> Problem to work on
Please copy out every one of the following records word for word.

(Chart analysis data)
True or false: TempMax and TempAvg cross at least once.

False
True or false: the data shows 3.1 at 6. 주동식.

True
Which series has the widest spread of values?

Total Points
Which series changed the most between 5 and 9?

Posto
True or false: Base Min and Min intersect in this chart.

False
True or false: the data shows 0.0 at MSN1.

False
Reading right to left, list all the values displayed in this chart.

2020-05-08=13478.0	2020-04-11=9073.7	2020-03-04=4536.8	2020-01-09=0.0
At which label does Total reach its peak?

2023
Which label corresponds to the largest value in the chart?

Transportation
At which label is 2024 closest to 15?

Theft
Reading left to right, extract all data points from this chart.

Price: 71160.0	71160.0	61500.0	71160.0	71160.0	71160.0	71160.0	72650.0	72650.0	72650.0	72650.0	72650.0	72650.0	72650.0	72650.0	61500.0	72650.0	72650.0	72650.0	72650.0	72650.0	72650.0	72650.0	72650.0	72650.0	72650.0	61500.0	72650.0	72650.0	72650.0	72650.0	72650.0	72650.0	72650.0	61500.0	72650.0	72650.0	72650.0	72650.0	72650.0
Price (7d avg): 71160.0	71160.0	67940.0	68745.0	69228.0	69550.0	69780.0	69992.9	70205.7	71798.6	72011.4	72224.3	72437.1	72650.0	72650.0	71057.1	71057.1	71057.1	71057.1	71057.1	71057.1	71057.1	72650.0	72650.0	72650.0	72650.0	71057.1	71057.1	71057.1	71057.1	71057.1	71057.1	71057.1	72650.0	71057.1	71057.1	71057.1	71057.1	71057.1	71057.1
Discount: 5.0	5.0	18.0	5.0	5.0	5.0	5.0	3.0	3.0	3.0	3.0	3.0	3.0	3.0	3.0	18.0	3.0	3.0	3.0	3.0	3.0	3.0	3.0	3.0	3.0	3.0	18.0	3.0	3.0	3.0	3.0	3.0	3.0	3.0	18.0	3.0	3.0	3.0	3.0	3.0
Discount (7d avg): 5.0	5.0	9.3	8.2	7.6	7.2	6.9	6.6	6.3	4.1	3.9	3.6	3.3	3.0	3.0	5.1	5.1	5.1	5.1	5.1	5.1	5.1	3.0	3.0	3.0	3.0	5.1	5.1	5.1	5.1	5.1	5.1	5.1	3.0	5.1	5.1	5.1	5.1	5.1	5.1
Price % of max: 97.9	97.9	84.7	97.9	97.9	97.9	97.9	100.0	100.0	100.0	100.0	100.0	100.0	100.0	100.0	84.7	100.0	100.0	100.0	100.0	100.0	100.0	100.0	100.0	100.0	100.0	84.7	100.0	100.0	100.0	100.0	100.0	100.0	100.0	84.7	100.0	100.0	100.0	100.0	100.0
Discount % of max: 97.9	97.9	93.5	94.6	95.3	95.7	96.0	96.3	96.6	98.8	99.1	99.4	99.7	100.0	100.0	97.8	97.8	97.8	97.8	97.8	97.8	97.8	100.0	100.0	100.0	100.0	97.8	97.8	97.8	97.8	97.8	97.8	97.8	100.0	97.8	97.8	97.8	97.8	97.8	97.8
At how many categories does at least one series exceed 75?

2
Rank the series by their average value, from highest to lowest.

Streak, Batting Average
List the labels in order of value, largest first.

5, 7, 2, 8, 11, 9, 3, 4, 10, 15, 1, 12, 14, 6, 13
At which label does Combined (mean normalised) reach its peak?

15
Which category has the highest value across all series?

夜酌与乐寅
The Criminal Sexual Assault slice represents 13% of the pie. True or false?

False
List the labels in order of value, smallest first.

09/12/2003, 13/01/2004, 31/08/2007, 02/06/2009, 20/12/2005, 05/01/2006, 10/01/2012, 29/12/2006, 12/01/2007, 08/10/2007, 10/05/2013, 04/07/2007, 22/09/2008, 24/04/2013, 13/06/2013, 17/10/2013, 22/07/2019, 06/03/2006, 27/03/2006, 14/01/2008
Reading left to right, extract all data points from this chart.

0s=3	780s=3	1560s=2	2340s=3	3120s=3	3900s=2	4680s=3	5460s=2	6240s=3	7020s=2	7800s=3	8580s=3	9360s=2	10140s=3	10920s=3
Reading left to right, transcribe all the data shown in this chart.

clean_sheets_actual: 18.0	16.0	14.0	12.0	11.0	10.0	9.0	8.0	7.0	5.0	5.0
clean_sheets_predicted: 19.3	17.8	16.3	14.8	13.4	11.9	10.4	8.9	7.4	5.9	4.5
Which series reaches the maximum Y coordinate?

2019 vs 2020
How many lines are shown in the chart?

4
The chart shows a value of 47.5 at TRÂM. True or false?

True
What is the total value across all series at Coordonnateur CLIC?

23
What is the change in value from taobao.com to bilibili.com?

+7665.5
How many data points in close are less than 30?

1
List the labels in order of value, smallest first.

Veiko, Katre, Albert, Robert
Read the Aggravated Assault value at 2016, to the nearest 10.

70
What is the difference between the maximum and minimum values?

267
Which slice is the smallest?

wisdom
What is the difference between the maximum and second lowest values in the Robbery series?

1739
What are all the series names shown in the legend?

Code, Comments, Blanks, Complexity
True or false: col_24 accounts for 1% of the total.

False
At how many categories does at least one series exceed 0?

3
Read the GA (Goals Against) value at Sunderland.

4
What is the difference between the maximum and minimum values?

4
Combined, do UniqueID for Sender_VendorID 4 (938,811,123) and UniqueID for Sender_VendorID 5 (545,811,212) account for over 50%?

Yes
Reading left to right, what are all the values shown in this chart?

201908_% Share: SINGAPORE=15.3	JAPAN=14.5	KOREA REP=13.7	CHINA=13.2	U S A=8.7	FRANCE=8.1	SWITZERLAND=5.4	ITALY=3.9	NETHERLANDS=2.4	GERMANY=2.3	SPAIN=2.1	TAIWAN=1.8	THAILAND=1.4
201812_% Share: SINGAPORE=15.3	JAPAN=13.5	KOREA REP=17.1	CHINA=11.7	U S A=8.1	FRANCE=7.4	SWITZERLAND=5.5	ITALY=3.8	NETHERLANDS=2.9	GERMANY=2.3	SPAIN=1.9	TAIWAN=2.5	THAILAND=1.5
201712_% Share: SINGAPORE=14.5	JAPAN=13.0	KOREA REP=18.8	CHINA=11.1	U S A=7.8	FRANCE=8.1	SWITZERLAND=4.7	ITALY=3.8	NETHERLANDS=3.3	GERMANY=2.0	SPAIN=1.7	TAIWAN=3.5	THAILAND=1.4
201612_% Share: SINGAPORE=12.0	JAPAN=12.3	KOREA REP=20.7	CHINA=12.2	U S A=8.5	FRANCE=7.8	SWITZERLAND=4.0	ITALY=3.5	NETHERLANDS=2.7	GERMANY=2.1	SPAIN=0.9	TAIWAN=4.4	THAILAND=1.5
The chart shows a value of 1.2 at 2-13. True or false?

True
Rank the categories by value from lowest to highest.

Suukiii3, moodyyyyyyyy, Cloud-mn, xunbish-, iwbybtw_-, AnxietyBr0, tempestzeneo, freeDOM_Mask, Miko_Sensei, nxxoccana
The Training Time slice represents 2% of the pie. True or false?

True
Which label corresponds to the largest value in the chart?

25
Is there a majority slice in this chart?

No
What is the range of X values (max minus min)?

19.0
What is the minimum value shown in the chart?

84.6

> Task output
True or false: TempMax and TempAvg cross at least once.

False
True or false: the data shows 3.1 at 6. 주동식.

True
Which series has the widest spread of values?

Total Points
Which series changed the most between 5 and 9?

Posto
True or false: Base Min and Min intersect in this chart.

False
True or false: the data shows 0.0 at MSN1.

False
Reading right to left, list all the values displayed in this chart.

2020-05-08=13478.0	2020-04-11=9073.7	2020-03-04=4536.8	2020-01-09=0.0
At which label does Total reach its peak?

2023
Which label corresponds to the largest value in the chart?

Transportation
At which label is 2024 closest to 15?

Theft
Reading left to right, extract all data points from this chart.

Price: 71160.0	71160.0	61500.0	71160.0	71160.0	71160.0	71160.0	72650.0	72650.0	72650.0	72650.0	72650.0	72650.0	72650.0	72650.0	61500.0	72650.0	72650.0	72650.0	72650.0	72650.0	72650.0	72650.0	72650.0	72650.0	72650.0	61500.0	72650.0	72650.0	72650.0	72650.0	72650.0	72650.0	72650.0	61500.0	72650.0	72650.0	72650.0	72650.0	72650.0
Price (7d avg): 71160.0	71160.0	67940.0	68745.0	69228.0	69550.0	69780.0	69992.9	70205.7	71798.6	72011.4	72224.3	72437.1	72650.0	72650.0	71057.1	71057.1	71057.1	71057.1	71057.1	71057.1	71057.1	72650.0	72650.0	72650.0	72650.0	71057.1	71057.1	71057.1	71057.1	71057.1	71057.1	71057.1	72650.0	71057.1	71057.1	71057.1	71057.1	71057.1	71057.1
Discount: 5.0	5.0	18.0	5.0	5.0	5.0	5.0	3.0	3.0	3.0	3.0	3.0	3.0	3.0	3.0	18.0	3.0	3.0	3.0	3.0	3.0	3.0	3.0	3.0	3.0	3.0	18.0	3.0	3.0	3.0	3.0	3.0	3.0	3.0	18.0	3.0	3.0	3.0	3.0	3.0
Discount (7d avg): 5.0	5.0	9.3	8.2	7.6	7.2	6.9	6.6	6.3	4.1	3.9	3.6	3.3	3.0	3.0	5.1	5.1	5.1	5.1	5.1	5.1	5.1	3.0	3.0	3.0	3.0	5.1	5.1	5.1	5.1	5.1	5.1	5.1	3.0	5.1	5.1	5.1	5.1	5.1	5.1
Price % of max: 97.9	97.9	84.7	97.9	97.9	97.9	97.9	100.0	100.0	100.0	100.0	100.0	100.0	100.0	100.0	84.7	100.0	100.0	100.0	100.0	100.0	100.0	100.0	100.0	100.0	100.0	84.7	100.0	100.0	100.0	100.0	100.0	100.0	100.0	84.7	100.0	100.0	100.0	100.0	100.0
Discount % of max: 97.9	97.9	93.5	94.6	95.3	95.7	96.0	96.3	96.6	98.8	99.1	99.4	99.7	100.0	100.0	97.8	97.8	97.8	97.8	97.8	97.8	97.8	100.0	100.0	100.0	100.0	97.8	97.8	97.8	97.8	97.8	97.8	97.8	100.0	97.8	97.8	97.8	97.8	97.8	97.8
At how many categories does at least one series exceed 75?

2
Rank the series by their average value, from highest to lowest.

Streak, Batting Average
List the labels in order of value, largest first.

5, 7, 2, 8, 11, 9, 3, 4, 10, 15, 1, 12, 14, 6, 13
At which label does Combined (mean normalised) reach its peak?

15
Which category has the highest value across all series?

夜酌与乐寅
The Criminal Sexual Assault slice represents 13% of the pie. True or false?

False
List the labels in order of value, smallest first.

09/12/2003, 13/01/2004, 31/08/2007, 02/06/2009, 20/12/2005, 05/01/2006, 10/01/2012, 29/12/2006, 12/01/2007, 08/10/2007, 10/05/2013, 04/07/2007, 22/09/2008, 24/04/2013, 13/06/2013, 17/10/2013, 22/07/2019, 06/03/2006, 27/03/2006, 14/01/2008
Reading left to right, extract all data points from this chart.

0s=3	780s=3	1560s=2	2340s=3	3120s=3	3900s=2	4680s=3	5460s=2	6240s=3	7020s=2	7800s=3	8580s=3	9360s=2	10140s=3	10920s=3
Reading left to right, transcribe all the data shown in this chart.

clean_sheets_actual: 18.0	16.0	14.0	12.0	11.0	10.0	9.0	8.0	7.0	5.0	5.0
clean_sheets_predicted: 19.3	17.8	16.3	14.8	13.4	11.9	10.4	8.9	7.4	5.9	4.5
Which series reaches the maximum Y coordinate?

2019 vs 2020
How many lines are shown in the chart?

4
The chart shows a value of 47.5 at TRÂM. True or false?

True
What is the total value across all series at Coordonnateur CLIC?

23
What is the change in value from taobao.com to bilibili.com?

+7665.5
How many data points in close are less than 30?

1
List the labels in order of value, smallest first.

Veiko, Katre, Albert, Robert
Read the Aggravated Assault value at 2016, to the nearest 10.

70
What is the difference between the maximum and minimum values?

267
Which slice is the smallest?

wisdom
What is the difference between the maximum and second lowest values in the Robbery series?

1739
What are all the series names shown in the legend?

Code, Comments, Blanks, Complexity
True or false: col_24 accounts for 1% of the total.

False
At how many categories does at least one series exceed 0?

3
Read the GA (Goals Against) value at Sunderland.

4
What is the difference between the maximum and minimum values?

4
Combined, do UniqueID for Sender_VendorID 4 (938,811,123) and UniqueID for Sender_VendorID 5 (545,811,212) account for over 50%?

Yes
Reading left to right, what are all the values shown in this chart?

201908_% Share: SINGAPORE=15.3	JAPAN=14.5	KOREA REP=13.7	CHINA=13.2	U S A=8.7	FRANCE=8.1	SWITZERLAND=5.4	ITALY=3.9	NETHERLANDS=2.4	GERMANY=2.3	SPAIN=2.1	TAIWAN=1.8	THAILAND=1.4
201812_% Share: SINGAPORE=15.3	JAPAN=13.5	KOREA REP=17.1	CHINA=11.7	U S A=8.1	FRANCE=7.4	SWITZERLAND=5.5	ITALY=3.8	NETHERLANDS=2.9	GERMANY=2.3	SPAIN=1.9	TAIWAN=2.5	THAILAND=1.5
201712_% Share: SINGAPORE=14.5	JAPAN=13.0	KOREA REP=18.8	CHINA=11.1	U S A=7.8	FRANCE=8.1	SWITZERLAND=4.7	ITALY=3.8	NETHERLANDS=3.3	GERMANY=2.0	SPAIN=1.7	TAIWAN=3.5	THAILAND=1.4
201612_% Share: SINGAPORE=12.0	JAPAN=12.3	KOREA REP=20.7	CHINA=12.2	U S A=8.5	FRANCE=7.8	SWITZERLAND=4.0	ITALY=3.5	NETHERLANDS=2.7	GERMANY=2.1	SPAIN=0.9	TAIWAN=4.4	THAILAND=1.5
The chart shows a value of 1.2 at 2-13. True or false?

True
Rank the categories by value from lowest to highest.

Suukiii3, moodyyyyyyyy, Cloud-mn, xunbish-, iwbybtw_-, AnxietyBr0, tempestzeneo, freeDOM_Mask, Miko_Sensei, nxxoccana
The Training Time slice represents 2% of the pie. True or false?

True
Which label corresponds to the largest value in the chart?

25
Is there a majority slice in this chart?

No
What is the range of X values (max minus min)?

19.0
What is the minimum value shown in the chart?

84.6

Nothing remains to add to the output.